** Opening SELECTED TEXT block **

Memory usage regression

Wed Oct 24 12:36:54 PDT 2012

Hi,

One of the reasons Firefox has not switched to jemalloc 3 yet, despite
the efforts to get it building against it, is that when we tested memory
consumption, we observed a regression in memory usage, compared to the
jemalloc fork we're currently using.

I recently started to check what makes the difference, and I now have a
500MB compressed log of malloc/calloc/realloc/memalign/free calls from a
Firefox session doing a lot of things, with a few checkpoints. I can
replay the log against both our old fork and the new jemalloc, stopping
at any of the checkpoints. This allows to compare a strictly identical
workload. This will also allow to possibly test the workload with older
intermediate versions of jemalloc, as well as different config options,
and possible fixes.

** Closing SELECTED TEXT block **
** Opening INFORMATION PROVIDED block **

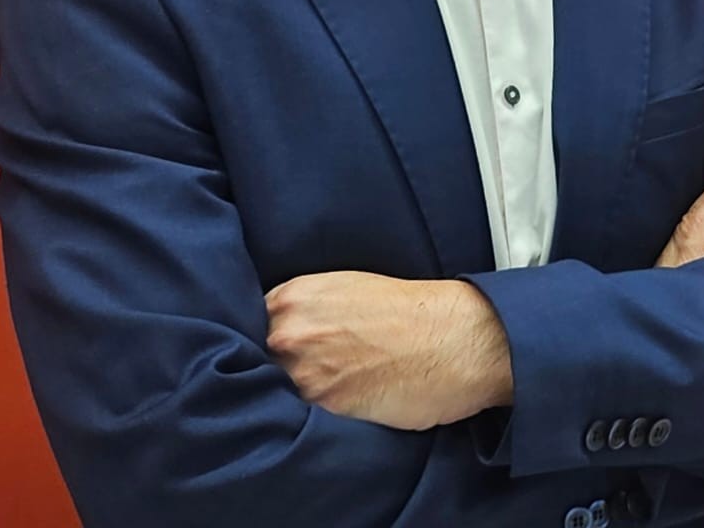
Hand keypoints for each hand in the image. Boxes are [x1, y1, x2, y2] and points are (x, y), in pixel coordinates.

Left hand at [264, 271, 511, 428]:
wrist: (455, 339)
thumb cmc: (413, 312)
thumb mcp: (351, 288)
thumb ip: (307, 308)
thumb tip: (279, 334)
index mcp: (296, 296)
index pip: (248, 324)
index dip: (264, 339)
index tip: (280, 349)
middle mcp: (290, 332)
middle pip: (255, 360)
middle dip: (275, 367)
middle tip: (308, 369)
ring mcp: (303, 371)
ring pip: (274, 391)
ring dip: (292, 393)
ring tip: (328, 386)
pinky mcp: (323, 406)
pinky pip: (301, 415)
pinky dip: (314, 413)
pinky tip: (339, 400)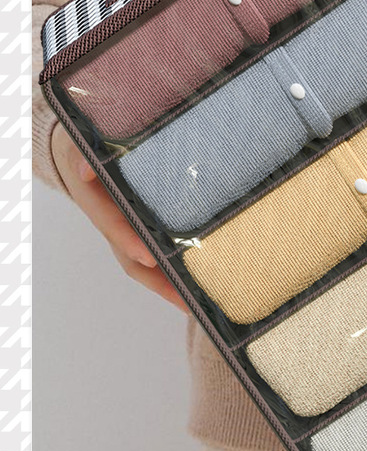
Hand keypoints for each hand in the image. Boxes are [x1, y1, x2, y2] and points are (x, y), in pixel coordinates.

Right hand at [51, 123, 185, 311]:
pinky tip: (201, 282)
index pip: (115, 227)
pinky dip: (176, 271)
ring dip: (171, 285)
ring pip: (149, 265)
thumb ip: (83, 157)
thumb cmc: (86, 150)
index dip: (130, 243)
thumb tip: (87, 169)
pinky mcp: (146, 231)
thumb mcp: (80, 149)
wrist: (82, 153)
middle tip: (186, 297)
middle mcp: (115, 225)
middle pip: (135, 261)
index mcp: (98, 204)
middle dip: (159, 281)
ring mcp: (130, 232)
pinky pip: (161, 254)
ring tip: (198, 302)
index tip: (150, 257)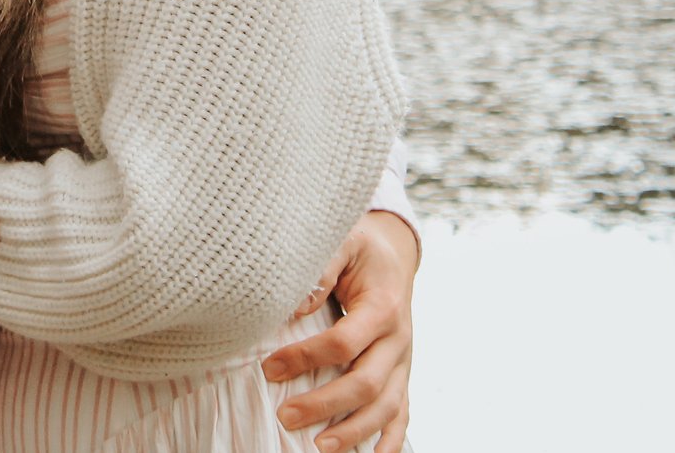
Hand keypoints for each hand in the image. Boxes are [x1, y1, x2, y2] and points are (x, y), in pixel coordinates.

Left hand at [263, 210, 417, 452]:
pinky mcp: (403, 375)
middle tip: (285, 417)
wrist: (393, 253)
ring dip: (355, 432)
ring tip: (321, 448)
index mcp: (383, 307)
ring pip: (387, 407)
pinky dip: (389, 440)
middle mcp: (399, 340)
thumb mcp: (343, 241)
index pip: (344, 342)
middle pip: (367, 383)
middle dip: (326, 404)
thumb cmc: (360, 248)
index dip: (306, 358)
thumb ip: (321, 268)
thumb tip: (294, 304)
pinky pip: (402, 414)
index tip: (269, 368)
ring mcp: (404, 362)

** Closing INFORMATION PROVIDED block **
** Opening INFORMATION PROVIDED block **

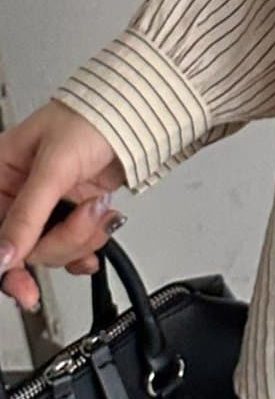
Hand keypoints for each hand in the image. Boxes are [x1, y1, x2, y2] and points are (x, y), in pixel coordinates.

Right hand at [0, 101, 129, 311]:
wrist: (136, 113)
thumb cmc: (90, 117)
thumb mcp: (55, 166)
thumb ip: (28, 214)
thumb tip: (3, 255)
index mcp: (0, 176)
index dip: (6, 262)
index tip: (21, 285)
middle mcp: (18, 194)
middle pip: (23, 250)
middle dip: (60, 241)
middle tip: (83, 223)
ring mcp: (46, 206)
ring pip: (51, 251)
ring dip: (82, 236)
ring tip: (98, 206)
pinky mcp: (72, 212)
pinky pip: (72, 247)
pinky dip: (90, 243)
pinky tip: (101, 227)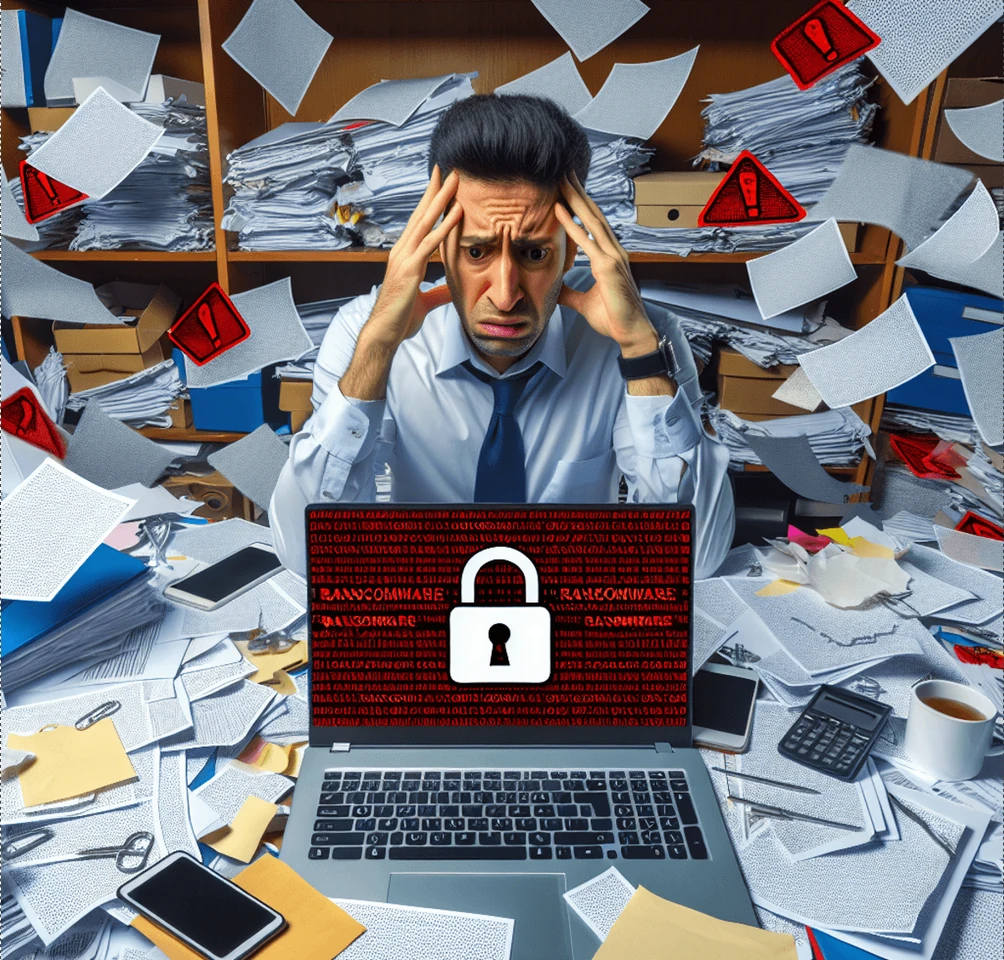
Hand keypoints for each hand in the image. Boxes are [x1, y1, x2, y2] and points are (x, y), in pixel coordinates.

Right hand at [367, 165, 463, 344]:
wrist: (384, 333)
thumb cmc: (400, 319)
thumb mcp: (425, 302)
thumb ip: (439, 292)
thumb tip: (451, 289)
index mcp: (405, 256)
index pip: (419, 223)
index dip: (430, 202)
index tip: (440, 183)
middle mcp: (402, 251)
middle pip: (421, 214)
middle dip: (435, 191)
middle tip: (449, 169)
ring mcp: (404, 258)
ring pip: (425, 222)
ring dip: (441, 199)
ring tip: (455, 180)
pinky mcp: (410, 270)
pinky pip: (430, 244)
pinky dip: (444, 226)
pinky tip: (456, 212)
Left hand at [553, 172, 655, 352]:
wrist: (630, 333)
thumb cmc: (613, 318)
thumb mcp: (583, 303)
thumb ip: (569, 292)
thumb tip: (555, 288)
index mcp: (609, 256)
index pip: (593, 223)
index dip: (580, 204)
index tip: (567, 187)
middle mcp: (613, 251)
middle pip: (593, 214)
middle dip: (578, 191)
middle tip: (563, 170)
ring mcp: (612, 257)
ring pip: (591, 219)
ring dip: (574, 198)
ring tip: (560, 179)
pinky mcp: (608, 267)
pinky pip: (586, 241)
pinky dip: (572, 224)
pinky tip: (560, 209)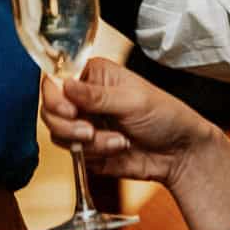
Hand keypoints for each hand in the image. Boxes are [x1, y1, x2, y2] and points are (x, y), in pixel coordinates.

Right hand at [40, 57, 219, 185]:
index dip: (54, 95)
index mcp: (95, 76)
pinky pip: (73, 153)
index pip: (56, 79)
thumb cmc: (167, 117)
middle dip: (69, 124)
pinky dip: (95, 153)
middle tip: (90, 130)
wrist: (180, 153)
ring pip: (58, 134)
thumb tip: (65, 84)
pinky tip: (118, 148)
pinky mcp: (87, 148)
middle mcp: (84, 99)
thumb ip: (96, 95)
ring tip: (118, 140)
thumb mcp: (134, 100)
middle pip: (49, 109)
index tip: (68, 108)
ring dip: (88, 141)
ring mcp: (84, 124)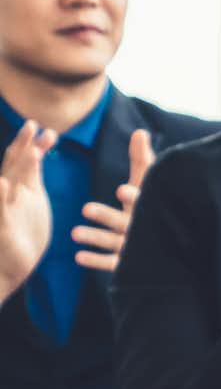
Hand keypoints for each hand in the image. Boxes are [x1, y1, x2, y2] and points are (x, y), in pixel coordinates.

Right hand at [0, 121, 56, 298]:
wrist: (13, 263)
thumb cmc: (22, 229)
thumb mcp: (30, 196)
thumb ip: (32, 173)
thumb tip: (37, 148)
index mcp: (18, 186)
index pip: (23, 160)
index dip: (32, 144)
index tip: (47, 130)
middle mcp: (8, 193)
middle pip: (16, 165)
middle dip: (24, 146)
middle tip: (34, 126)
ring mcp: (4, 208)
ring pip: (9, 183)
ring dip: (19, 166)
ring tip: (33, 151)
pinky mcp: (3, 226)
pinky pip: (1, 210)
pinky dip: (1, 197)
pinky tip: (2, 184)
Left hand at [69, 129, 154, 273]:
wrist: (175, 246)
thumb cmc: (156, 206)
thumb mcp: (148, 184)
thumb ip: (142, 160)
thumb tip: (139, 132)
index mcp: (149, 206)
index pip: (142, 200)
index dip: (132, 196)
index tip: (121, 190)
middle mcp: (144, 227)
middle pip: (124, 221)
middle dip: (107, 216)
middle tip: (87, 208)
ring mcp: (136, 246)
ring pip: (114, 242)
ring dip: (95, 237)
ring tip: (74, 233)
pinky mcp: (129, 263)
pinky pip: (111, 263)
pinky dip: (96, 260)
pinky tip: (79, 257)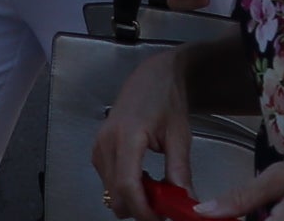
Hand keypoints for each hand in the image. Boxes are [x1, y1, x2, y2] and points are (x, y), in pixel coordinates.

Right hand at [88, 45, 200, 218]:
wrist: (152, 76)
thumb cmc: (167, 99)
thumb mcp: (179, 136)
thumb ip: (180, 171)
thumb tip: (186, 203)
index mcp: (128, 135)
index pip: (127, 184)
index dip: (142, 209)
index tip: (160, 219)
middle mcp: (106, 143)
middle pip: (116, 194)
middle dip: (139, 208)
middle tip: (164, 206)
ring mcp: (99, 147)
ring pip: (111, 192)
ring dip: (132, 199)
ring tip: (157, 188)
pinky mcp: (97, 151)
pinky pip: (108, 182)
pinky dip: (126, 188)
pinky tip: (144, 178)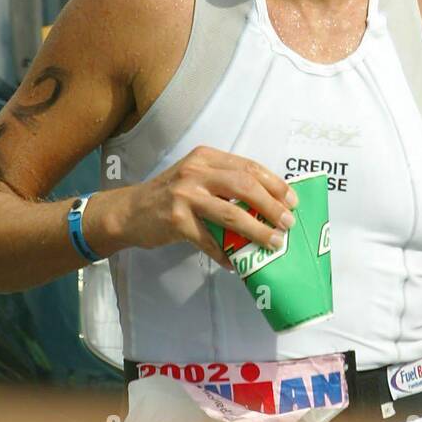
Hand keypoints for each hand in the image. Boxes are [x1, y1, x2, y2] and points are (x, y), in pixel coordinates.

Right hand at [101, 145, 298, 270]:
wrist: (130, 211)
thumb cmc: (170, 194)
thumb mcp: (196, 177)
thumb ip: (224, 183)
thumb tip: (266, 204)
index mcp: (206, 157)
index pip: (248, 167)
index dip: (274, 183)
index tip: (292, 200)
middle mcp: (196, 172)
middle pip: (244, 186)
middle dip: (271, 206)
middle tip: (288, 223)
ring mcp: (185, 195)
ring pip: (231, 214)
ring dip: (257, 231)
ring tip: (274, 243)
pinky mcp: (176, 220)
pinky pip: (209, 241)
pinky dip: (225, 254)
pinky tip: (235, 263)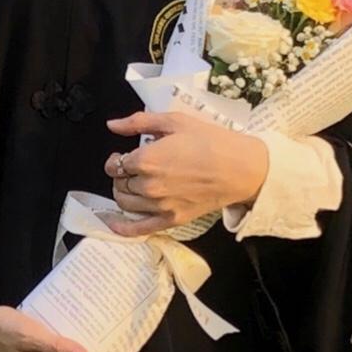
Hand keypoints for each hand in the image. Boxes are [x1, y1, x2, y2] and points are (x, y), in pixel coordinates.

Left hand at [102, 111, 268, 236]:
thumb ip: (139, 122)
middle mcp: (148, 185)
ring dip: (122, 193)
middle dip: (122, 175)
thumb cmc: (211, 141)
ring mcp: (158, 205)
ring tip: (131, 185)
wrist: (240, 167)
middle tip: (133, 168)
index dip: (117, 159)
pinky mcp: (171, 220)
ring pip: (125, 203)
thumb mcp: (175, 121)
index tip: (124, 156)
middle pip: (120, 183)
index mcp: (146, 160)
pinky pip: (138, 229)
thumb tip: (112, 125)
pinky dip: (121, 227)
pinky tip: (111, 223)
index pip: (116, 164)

** Closing INFORMATION PROVIDED block **

■ **TASK OBJECTIVE**: Translate this sentence from the memory usage regression post into Spanish: "I can replay the log against both our old fork and the new jemalloc, stopping at any of the checkpoints."

■ **RESULT FOR THIS EXERCISE**: Puedo reproducir el registro tanto contra nuestra antigua bifurcación como contra el nuevo jemalloc, deteniéndome en cualquiera de los puntos de control.